La Guerre d’Espagne, une guerre civile européenne 9/11 : Les interventions étrangères pendant la guerre civile : le rôle de l'URSS aux côtés des républicains
Quelle fut la véritable nature de l'intervention de l'URSS au côté des républicains durant la Guerre d'Espagne ? Eléments de réponse dans ce troisième volet de la série qu'en 1986 Carlos Semprun Maura et Philippe Ganier-Raymond consacrent à ce conflit..
La Guerre d'Espagne (1936-1939) oppose les républicains, défenseurs du gouvernement légitime, aux nationalistes menés par le général Franco. Ce conflit prend une dimension internationale car des puissances étrangères interviennent directement. L'Allemagne nazie et l'Italie fasciste soutiennent les nationalistes en leur fournissant armes, avions et conseillers militaires. Face à cette alliance, l'Union soviétique (URSS) de Staline est le seul État à apporter un soutien massif aux républicains. Cette intervention soviétique est souvent présentée comme une aide idéologique, mais elle répond aussi à des intérêts politiques et stratégiques. L'URSS cherche à contrer l'expansion des régimes fascistes en Europe tout en imposant son influence sur le camp républicain.

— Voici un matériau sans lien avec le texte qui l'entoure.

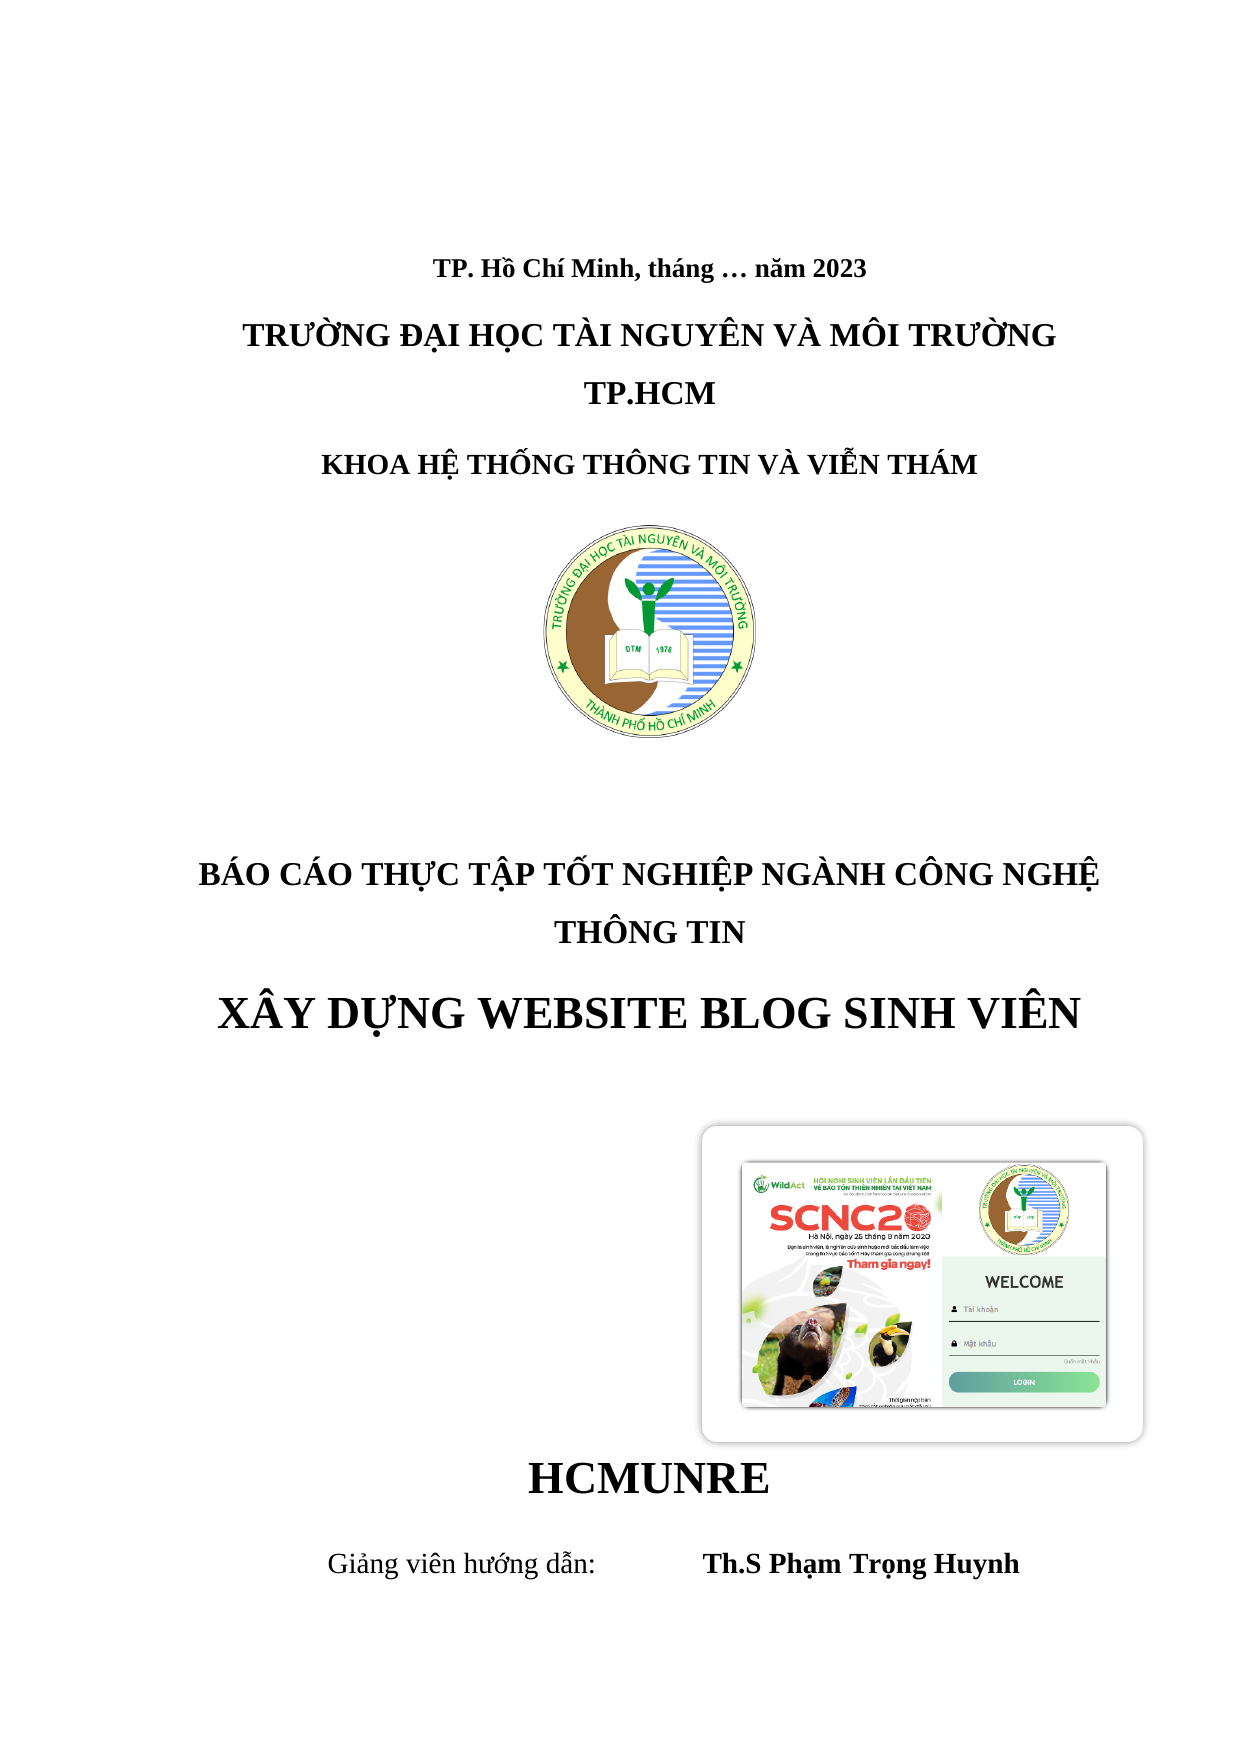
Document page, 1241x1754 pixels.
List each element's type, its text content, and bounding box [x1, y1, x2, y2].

L'intervention de l'URSS dans la Guerre d'Espagne ne se limite pas à une aide militaire ou humanitaire. Moscou utilise son soutien comme un levier pour contrôler la politique du camp républicain. L'URSS devient le principal fournisseur d'armes et de matériel pour les républicains, ce qui lui donne un poids décisif dans les décisions stratégiques. Cependant, cette aide s'accompagne de conditions politiques strictes. Staline impose une ligne idéologique alignée sur les intérêts soviétiques, notamment la lutte contre les mouvements révolutionnaires espagnols jugés trop indépendants ou antistaliniens. L'objectif est double : soutenir les républicains contre Franco tout en neutralisant les forces révolutionnaires internes, perçues comme une menace pour la stabilité du communisme soviétique.
Les Brigades internationales sont des unités de volontaires étrangers, souvent communistes, venus de plus de 50 pays pour combattre aux côtés des républicains. Environ 35 000 volontaires, dont des Français, des Allemands antifascistes ou des Américains, s'engagent dans ces brigades entre 1936 et 1938. Leur motivation est à la fois idéologique (combattre le fascisme) et humaniste (soutenir la démocratie espagnole). Cependant, leur rôle est progressivement marginalisé par l'URSS, qui cherche à centraliser le commandement militaire et politique. Les Brigades internationales sont dissoutes en 1938, officiellement pour des raisons stratégiques, mais aussi parce qu'elles échappent au contrôle soviétique. Leur engagement reste un symbole de la solidarité antifasciste internationale.
L'un des aspects les plus controversés de l'intervention soviétique est la répression des mouvements révolutionnaires espagnols, notamment le POUM (Parti Ouvrier d'Unification Marxiste) et la CNT (Confédération Nationale du Travail, organisation anarcho-syndicaliste). Ces groupes, qui portaient une révolution sociale radicale à Madrid et Barcelone, sont accusés par Staline de trahir la cause républicaine. À partir de 1937, une campagne de calomnies est lancée contre eux, les présentant comme des « agents de Franco ». Cette répression culmine avec l'assassinat d'Andrés Nin, leader du POUM, en juin 1937. Les services secrets soviétiques, dirigés par des figures comme Alexander Orlov, sont impliqués dans ces opérations. Jorge Semprun, écrivain et ancien membre du PCE (Parti Communiste Espagnol), souligne que cette répression a été rendue possible par l'influence croissante du Parti communiste espagnol, soutenu par l'URSS.
L'intervention soviétique transforme profondément la dynamique politique du camp républicain. En imposant son contrôle, l'URSS affaiblit les forces révolutionnaires et favorise une ligne plus modérée, alignée sur les intérêts de Moscou. Cette stratégie divise les républicains et affaiblit leur cohésion face aux nationalistes. Par ailleurs, l'aide soviétique, bien que cruciale sur le plan militaire, est conditionnée à des concessions politiques. Les livraisons d'armes s'accompagnent de pressions pour éliminer les opposants au stalinisme. Cette politique contribue à la défaite finale des républicains en 1939, alors que Franco, soutenu par l'Allemagne et l'Italie, sort renforcé. L'épisode illustre les tensions entre idéaux révolutionnaires et réalpolitik dans les conflits du XXe siècle.